[SNU CSE Industry Seminar Series] Accelerating inference efficiency at scale

Name: 백준호
Host: 유승주 교수
Date: 2025/6/05 PM 02:00 - PM 03:00
Location: 301동 203호
대표 이미지
Summary

AI agents are eating the world. As AI inference workloads surge across datacenters, modern architectures must efficiently handle diverse tensor contraction patterns. Traditional designs—relying heavily on fixed-size matrix multiplication engines—struggle to deliver the scalability and flexibility needed for today’s models.

RNGD (pronounced "Renegade"), FuriosaAI's second-generation tensor contraction processor, introduces a novel architecture built to meet these challenges. Its coarse-grained processing elements (PEs) can dynamically be configured as a single large compute unit or as multiple independent units, adapting to a wide range of tensor shapes and sizes. This flexibility ensures efficient utilization across varying inference workloads.

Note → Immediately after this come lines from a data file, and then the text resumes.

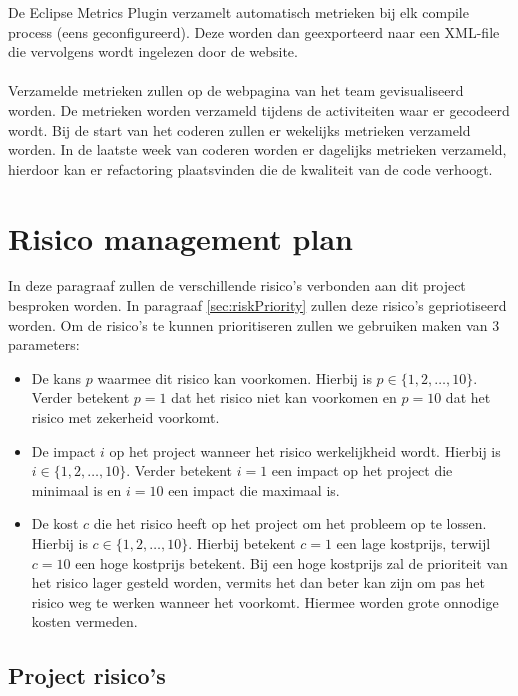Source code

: De Eclipse Metrics Plugin verzamelt automatisch metrieken bij elk compile process (eens geconfigureerd). Deze worden dan geexporteerd naar een XML-file die vervolgens wordt ingelezen door de website.
\\
\\
Verzamelde metrieken zullen op de webpagina van het team gevisualiseerd worden. De metrieken worden verzameld tijdens de activiteiten waar er gecodeerd wordt. Bij de start van het coderen zullen er wekelijks metrieken verzameld worden. In de laatste week van coderen worden er dagelijks metrieken verzameld, hierdoor kan er refactoring plaatsvinden die de kwaliteit van de code verhoogt.

\section{Risico management plan} \label{sec:risicoManagementPlan}
In deze paragraaf zullen de verschillende risico's verbonden aan dit project besproken worden. In paragraaf \ref{sec:riskPriority} zullen deze risico's gepriotiseerd worden. Om de risico's te kunnen prioritiseren zullen we gebruiken maken van 3 parameters:
\begin{itemize}
	\item 
		De kans $p$ waarmee dit risico kan voorkomen. Hierbij is $ p \in \{1, 2, \ldots , 10\} $. Verder betekent $p = 1$ dat het risico niet kan voorkomen en $p = 10$ dat het risico met zekerheid voorkomt.
	\item 
		De impact $i$ op het project wanneer het risico werkelijkheid wordt. Hierbij is $ i \in \{1, 2, \ldots , 10\} $. Verder betekent $i = 1$ een impact op het project die minimaal is en $i = 10$ een impact die maximaal is.
	\item 
		De kost $c$ die het risico heeft op het project om het probleem op te lossen. Hierbij is $ c \in \{1, 2, \ldots , 10\} $. Hierbij betekent $c = 1$ een lage kostprijs, terwijl $c=10$ een hoge kostprijs betekent. Bij een hoge kostprijs zal de prioriteit van het risico lager gesteld worden, vermits het dan beter kan zijn om pas het risico weg te werken wanneer het voorkomt. Hiermee worden grote onnodige kosten vermeden.
		
\end{itemize}
\subsection{Project risico's}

RNGD incorporates several key architectural innovations to maximize performance and efficiency, including a circuit switch-based fetch network, input broadcasting, and buffer-based reuse mechanisms that reduce memory bandwidth pressure and improve data locality. These features collectively enable high throughput and energy-efficient computation, making RNGD a compelling solution for sustainable AI inference at scale.

Speaker Introduction

Furiosa AI CEO